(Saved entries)

______________________________

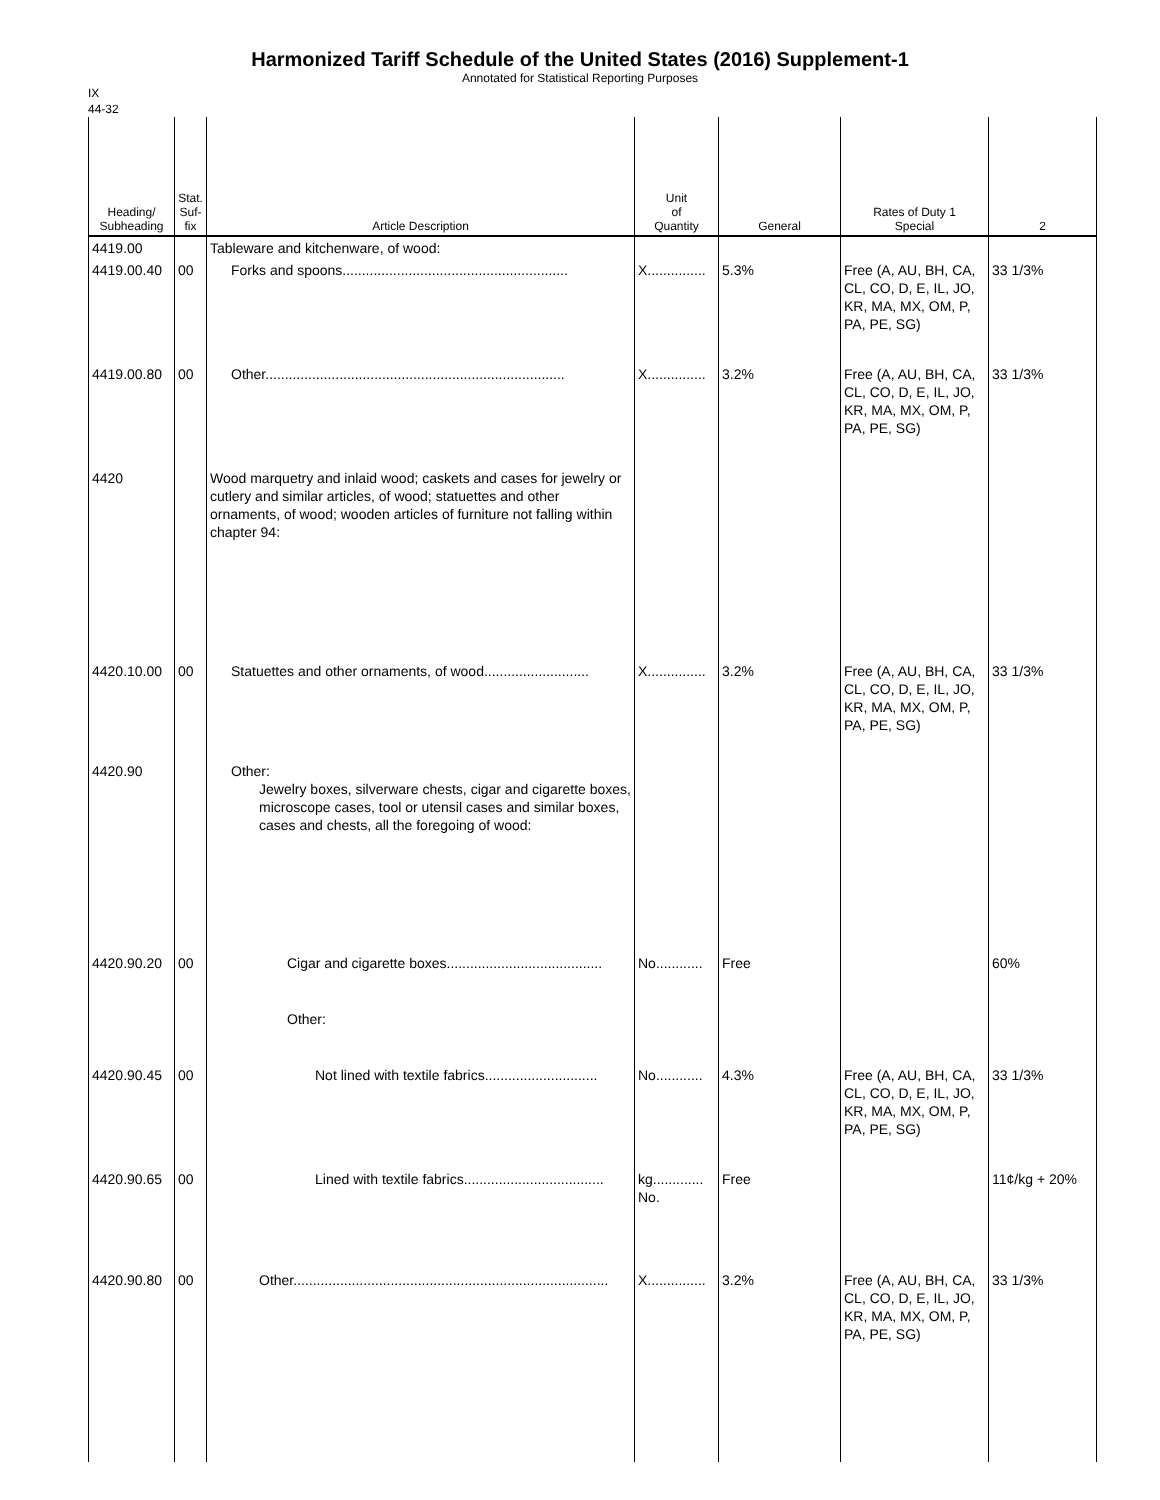Harmonized Tariff Schedule of the United States (2016) Supplement-1
Annotated for Statistical Reporting Purposes
IX
44-32
| Heading/ Subheading | Stat. Suf- fix | Article Description | Unit of Quantity | General | Rates of Duty 1 Special | 2 |
| --- | --- | --- | --- | --- | --- | --- |
| 4419.00 | | Tableware and kitchenware, of wood: | | | | |
| 4419.00.40 | 00 | Forks and spoons.......................................................... | X............... | 5.3% | Free (A, AU, BH, CA, CL, CO, D, E, IL, JO, KR, MA, MX, OM, P, PA, PE, SG) | 33 1/3% |
| 4419.00.80 | 00 | Other............................................................................. | X............... | 3.2% | Free (A, AU, BH, CA, CL, CO, D, E, IL, JO, KR, MA, MX, OM, P, PA, PE, SG) | 33 1/3% |
| 4420 | | Wood marquetry and inlaid wood; caskets and cases for jewelry or cutlery and similar articles, of wood; statuettes and other ornaments, of wood; wooden articles of furniture not falling within chapter 94: | | | | |
| 4420.10.00 | 00 | Statuettes and other ornaments, of wood........................... | X............... | 3.2% | Free (A, AU, BH, CA, CL, CO, D, E, IL, JO, KR, MA, MX, OM, P, PA, PE, SG) | 33 1/3% |
| 4420.90 | | Other: Jewelry boxes, silverware chests, cigar and cigarette boxes, microscope cases, tool or utensil cases and similar boxes, cases and chests, all the foregoing of wood: | | | | |
| 4420.90.20 | 00 | Cigar and cigarette boxes........................................ | No............ | Free | | 60% |
| | | Other: | | | | |
| 4420.90.45 | 00 | Not lined with textile fabrics............................. | No............ | 4.3% | Free (A, AU, BH, CA, CL, CO, D, E, IL, JO, KR, MA, MX, OM, P, PA, PE, SG) | 33 1/3% |
| 4420.90.65 | 00 | Lined with textile fabrics.................................... | kg............. No. | Free | | 11¢/kg + 20% |
| 4420.90.80 | 00 | Other................................................................................. | X............... | 3.2% | Free (A, AU, BH, CA, CL, CO, D, E, IL, JO, KR, MA, MX, OM, P, PA, PE, SG) | 33 1/3% |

______________________________

The required output is every line from the one with "Free | | 60% |" to the final line of the entries, repeated exactly and with nothing else.

*SOLVED EXERCISE*.
| 4420.90.20 | 00 | Cigar and cigarette boxes........................................ | No............ | Free | | 60% |
| | | Other: | | | | |
| 4420.90.45 | 00 | Not lined with textile fabrics............................. | No............ | 4.3% | Free (A, AU, BH, CA, CL, CO, D, E, IL, JO, KR, MA, MX, OM, P, PA, PE, SG) | 33 1/3% |
| 4420.90.65 | 00 | Lined with textile fabrics.................................... | kg............. No. | Free | | 11¢/kg + 20% |
| 4420.90.80 | 00 | Other................................................................................. | X............... | 3.2% | Free (A, AU, BH, CA, CL, CO, D, E, IL, JO, KR, MA, MX, OM, P, PA, PE, SG) | 33 1/3% |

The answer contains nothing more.